375ml uncooked macaroni (1½ cup)
5ml oil, canola or olive
1 medium onion, peeled and chopped
1 clove garlic, crushed
125ml mushrooms, finely sliced (½ cup)
450g chicken breasts, skinned and thinly sliced (3 breasts)
250ml chicken/home-made stock (1 cup)
2.5ml mixed (dried) herbs (½ teaspoon)
30ml fresh parsley, finely chopped (2 tablespoons)
60ml uncooked split lentils (4 tablespoons)
15ml Worcestershire sauce (1 tbsp.) (optional)
1.25ml salt (¼ teaspoon)
Black pepper to taste
250ml skimmed or fat-free milk (1 cup)
2,5ml mustard powder (½ teaspoon)
30ml cake flour (2 tablespoon)
500ml mixed vegetables, frozen or fresh (2 cups)
1 tomato, thinly sliced
100g low-fat Cheddar, Gouda or mozzarella cheese, grated (1 cup grated)

Method

  1. Boil the macaroni in plenty of lightly salted water until al dente. Drain and set aside.
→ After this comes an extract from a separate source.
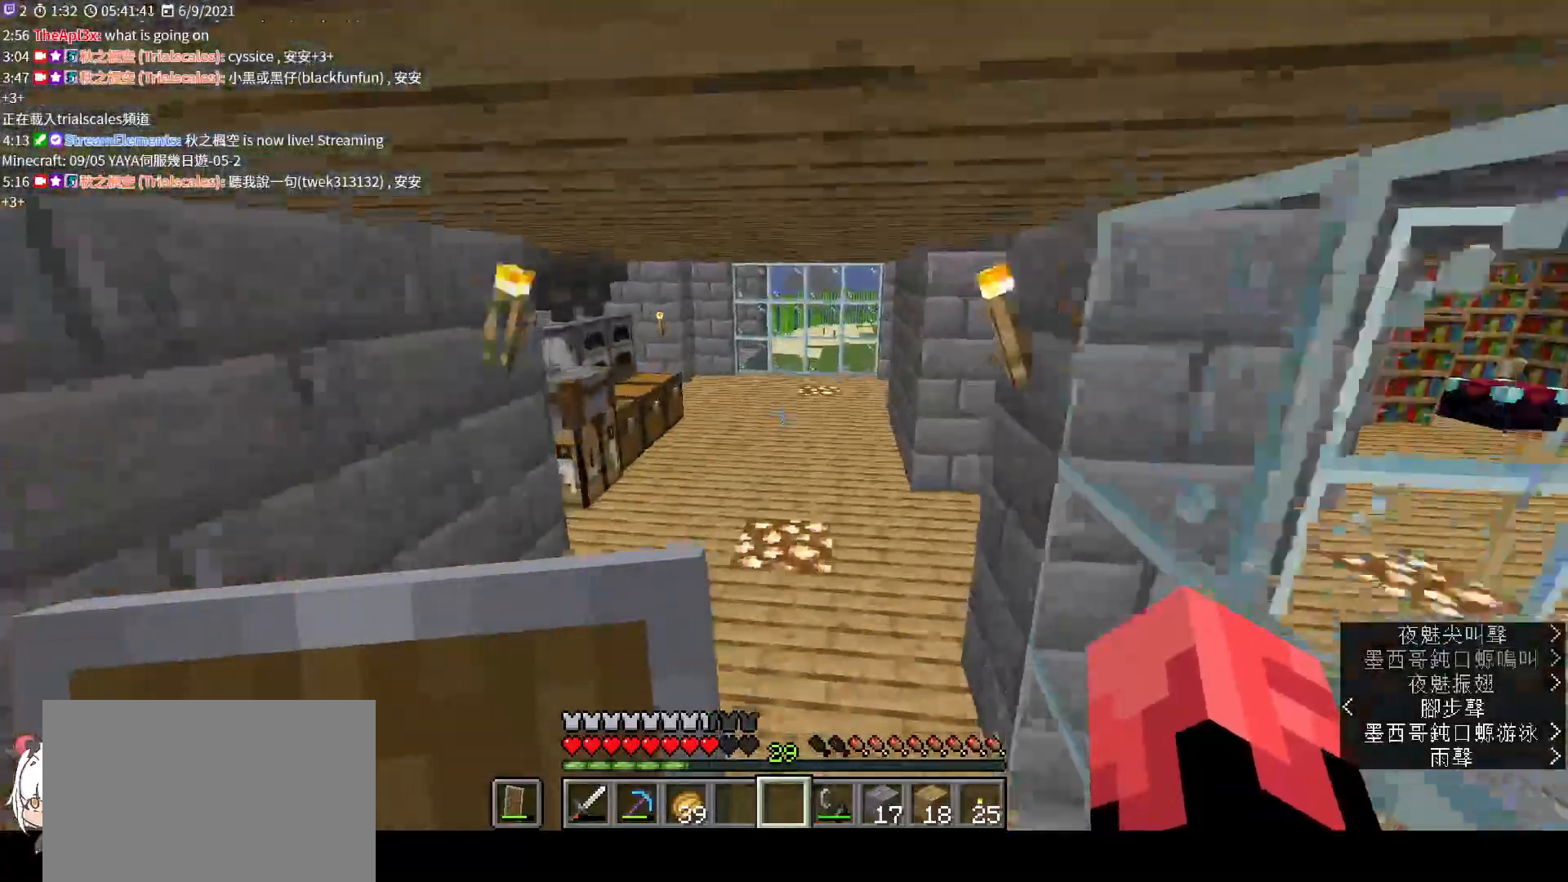
{"keys": ["w"], "mouse": [], "events": [[167, "space", "up"]]}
  2. Heat the oil and fry the onion until transparent, stirring continuously.
  3. Add the garlic, mushroom and chicken slices. Stir-fry over lower heat until the chicken changes colour.
  4. Moisten the mixture with the 250ml chicken/home-made stock.
  5. Add the herbs, chopped parsley, split lentils and Worcestershire sauce and season to taste.
  6. Simmer the mixture for 30 minutes, until the split lentils are soft.
  7. Meanwhile, preheat the oven to 180 ⁰C.
  8. Add the skimmed milk and mustard powder and stir well.
  9. In a cup or glass, mix the flour with 60ml (4 teaspoons) water to make a smooth paste.
  10. Stir the paste into the chicken mixture and cook over low heat until the sauce thickens.
  11. Add the cooked pasta and mixed vegetables (uncooked), and mix gently.
  12. Spoon into an ovenproof dish (15cm x 30cm). Decorate with tomato slices, then sprinkle the grated cheese evenly over the top.